Asia Wealth Bank () was a Myanmar bank that was found to be of primary money laundering concern by the US Secretary of Treasury.  The bank license was subsequently revoked by the Government of Myanmar in the banking crisis in 2003. The bank is a sister company of the former Olympic Construction Group which is renamed as Shwe Taung Group in 2004 after the banking scandal.

The US Secretary of Treasury designated Asia Wealth Bank as financial institutions of primary money laundering concern  and the department report notes that the Asia Wealth bank have been linked to narcotics trafficking organizations in Southeast Asia. This findings by the US treasury is only rescinded the against the bank in 2012 as the results of the revocation of the bank licenses by the government of Myanmar, not because of remedial actions by the bank.

Directors
Aik Htun ( ; variously spelt Eik Tun, Eike Htun, and Aik Tun) is a prominent Burmese businessman, best known as the managing director and vice chairman of the sister company of Olympic Construction company, the Asia Wealth Bank, which was Burma's largest private bank until the banking crisis of 2003.

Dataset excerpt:
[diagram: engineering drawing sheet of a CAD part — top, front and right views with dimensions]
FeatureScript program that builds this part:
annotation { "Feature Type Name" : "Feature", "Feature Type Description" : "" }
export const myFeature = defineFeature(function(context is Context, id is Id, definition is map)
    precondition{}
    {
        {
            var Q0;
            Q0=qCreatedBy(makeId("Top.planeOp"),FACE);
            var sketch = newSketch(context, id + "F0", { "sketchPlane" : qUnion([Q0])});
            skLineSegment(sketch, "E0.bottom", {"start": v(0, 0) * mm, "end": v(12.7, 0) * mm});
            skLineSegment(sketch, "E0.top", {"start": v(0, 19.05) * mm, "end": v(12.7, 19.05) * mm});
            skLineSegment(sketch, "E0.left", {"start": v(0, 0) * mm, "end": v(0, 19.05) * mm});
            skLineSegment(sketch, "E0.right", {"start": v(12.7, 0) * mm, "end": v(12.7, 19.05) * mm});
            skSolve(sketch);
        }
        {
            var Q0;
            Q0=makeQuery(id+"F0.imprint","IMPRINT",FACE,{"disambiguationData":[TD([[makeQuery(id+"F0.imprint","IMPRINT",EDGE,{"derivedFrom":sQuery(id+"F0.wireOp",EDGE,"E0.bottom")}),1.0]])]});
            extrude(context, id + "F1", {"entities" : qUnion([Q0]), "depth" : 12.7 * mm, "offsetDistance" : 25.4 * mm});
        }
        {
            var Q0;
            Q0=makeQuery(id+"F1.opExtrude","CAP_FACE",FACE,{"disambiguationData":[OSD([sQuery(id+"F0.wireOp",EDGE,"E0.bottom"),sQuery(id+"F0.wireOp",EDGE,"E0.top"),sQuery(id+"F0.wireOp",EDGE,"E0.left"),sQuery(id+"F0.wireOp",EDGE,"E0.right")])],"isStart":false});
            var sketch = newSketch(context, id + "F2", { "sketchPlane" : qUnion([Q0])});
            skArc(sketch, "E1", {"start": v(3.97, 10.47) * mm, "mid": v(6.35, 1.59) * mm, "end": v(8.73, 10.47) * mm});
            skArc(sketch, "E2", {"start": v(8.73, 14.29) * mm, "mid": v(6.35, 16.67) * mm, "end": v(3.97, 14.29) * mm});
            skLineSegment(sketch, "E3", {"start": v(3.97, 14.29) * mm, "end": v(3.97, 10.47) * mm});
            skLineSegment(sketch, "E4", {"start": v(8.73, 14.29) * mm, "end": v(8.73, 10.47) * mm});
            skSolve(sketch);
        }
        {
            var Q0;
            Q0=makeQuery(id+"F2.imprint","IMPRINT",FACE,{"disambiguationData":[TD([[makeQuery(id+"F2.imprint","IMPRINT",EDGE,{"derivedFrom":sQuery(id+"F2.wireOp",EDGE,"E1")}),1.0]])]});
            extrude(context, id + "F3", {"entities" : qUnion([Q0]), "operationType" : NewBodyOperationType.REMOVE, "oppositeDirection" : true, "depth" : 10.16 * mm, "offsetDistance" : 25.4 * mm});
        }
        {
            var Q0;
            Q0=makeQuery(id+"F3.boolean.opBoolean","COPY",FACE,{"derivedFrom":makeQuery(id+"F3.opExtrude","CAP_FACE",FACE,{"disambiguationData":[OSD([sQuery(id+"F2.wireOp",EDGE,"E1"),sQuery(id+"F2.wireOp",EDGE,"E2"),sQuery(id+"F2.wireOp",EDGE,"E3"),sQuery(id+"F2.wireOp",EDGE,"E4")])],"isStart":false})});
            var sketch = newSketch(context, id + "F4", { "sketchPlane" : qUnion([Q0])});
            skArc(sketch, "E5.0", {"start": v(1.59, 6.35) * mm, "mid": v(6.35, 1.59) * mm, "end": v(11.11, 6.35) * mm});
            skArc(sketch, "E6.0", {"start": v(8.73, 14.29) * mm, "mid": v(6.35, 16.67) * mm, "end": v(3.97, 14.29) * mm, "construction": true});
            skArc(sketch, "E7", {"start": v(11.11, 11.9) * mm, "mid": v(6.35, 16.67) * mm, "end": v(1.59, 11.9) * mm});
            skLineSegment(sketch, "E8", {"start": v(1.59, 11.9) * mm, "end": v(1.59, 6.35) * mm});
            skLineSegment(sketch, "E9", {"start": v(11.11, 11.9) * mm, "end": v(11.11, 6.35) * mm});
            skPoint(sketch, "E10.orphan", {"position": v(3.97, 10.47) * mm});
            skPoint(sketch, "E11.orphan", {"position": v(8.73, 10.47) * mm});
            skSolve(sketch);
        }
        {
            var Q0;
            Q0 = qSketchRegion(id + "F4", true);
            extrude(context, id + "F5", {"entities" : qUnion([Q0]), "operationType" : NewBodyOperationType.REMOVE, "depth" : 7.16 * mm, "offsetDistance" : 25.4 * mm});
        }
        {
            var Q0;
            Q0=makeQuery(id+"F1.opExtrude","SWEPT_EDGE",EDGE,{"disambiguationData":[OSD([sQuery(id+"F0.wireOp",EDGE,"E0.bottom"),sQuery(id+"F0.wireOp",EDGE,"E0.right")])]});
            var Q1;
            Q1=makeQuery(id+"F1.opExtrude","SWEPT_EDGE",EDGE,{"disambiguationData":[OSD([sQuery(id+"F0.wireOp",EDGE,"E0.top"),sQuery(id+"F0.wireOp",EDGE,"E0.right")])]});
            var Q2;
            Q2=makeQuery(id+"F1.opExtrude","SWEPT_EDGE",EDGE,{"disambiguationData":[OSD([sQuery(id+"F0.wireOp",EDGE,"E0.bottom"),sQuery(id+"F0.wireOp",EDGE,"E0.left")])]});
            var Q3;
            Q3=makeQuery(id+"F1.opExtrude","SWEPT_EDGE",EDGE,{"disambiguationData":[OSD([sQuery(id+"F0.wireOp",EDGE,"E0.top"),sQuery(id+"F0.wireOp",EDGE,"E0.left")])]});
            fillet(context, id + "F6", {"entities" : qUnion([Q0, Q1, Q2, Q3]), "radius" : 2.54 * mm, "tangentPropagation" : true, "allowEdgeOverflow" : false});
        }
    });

Required tasks:
a - Please extract every line of the records above that contains the word "left".
b - Resume the text about Asia Wealth Bank, picking up right after its last sentence.

Answers provided:
a -
            skLineSegment(sketch, "E0.left", {"start": v(0, 0) * mm, "end": v(0, 19.05) * mm});
            Q0=makeQuery(id+"F1.opExtrude","CAP_FACE",FACE,{"disambiguationData":[OSD([sQuery(id+"F0.wireOp",EDGE,"E0.bottom"),sQuery(id+"F0.wireOp",EDGE,"E0.top"),sQuery(id+"F0.wireOp",EDGE,"E0.left"),sQuery(id+"F0.wireOp",EDGE,"E0.right")])],"isStart":false});
            Q2=makeQuery(id+"F1.opExtrude","SWEPT_EDGE",EDGE,{"disambiguationData":[OSD([sQuery(id+"F0.wireOp",EDGE,"E0.bottom"),sQuery(id+"F0.wireOp",EDGE,"E0.left")])]});
            Q3=makeQuery(id+"F1.opExtrude","SWEPT_EDGE",EDGE,{"disambiguationData":[OSD([sQuery(id+"F0.wireOp",EDGE,"E0.top"),sQuery(id+"F0.wireOp",EDGE,"E0.left")])]});

b -
Aik Htun also runs one of the country's largest construction businesses, the Olympic Construction Company, established in 1990 and primarily focuses on residential and hotel development in Yangon He and his immediate family members are subject to European Union sanctions, from benefiting from close ties to the previous junta, the State Peace and Development Council. Olympic Construction company is renamed as Shwe Taung group in 2004 after the money laundering accusation and drug links by the US department of Treasury against the affiliate Asia Wealth Bank. As of 2013, Aik Htun remain as the chairman of business group Shwe Taung Group of companies.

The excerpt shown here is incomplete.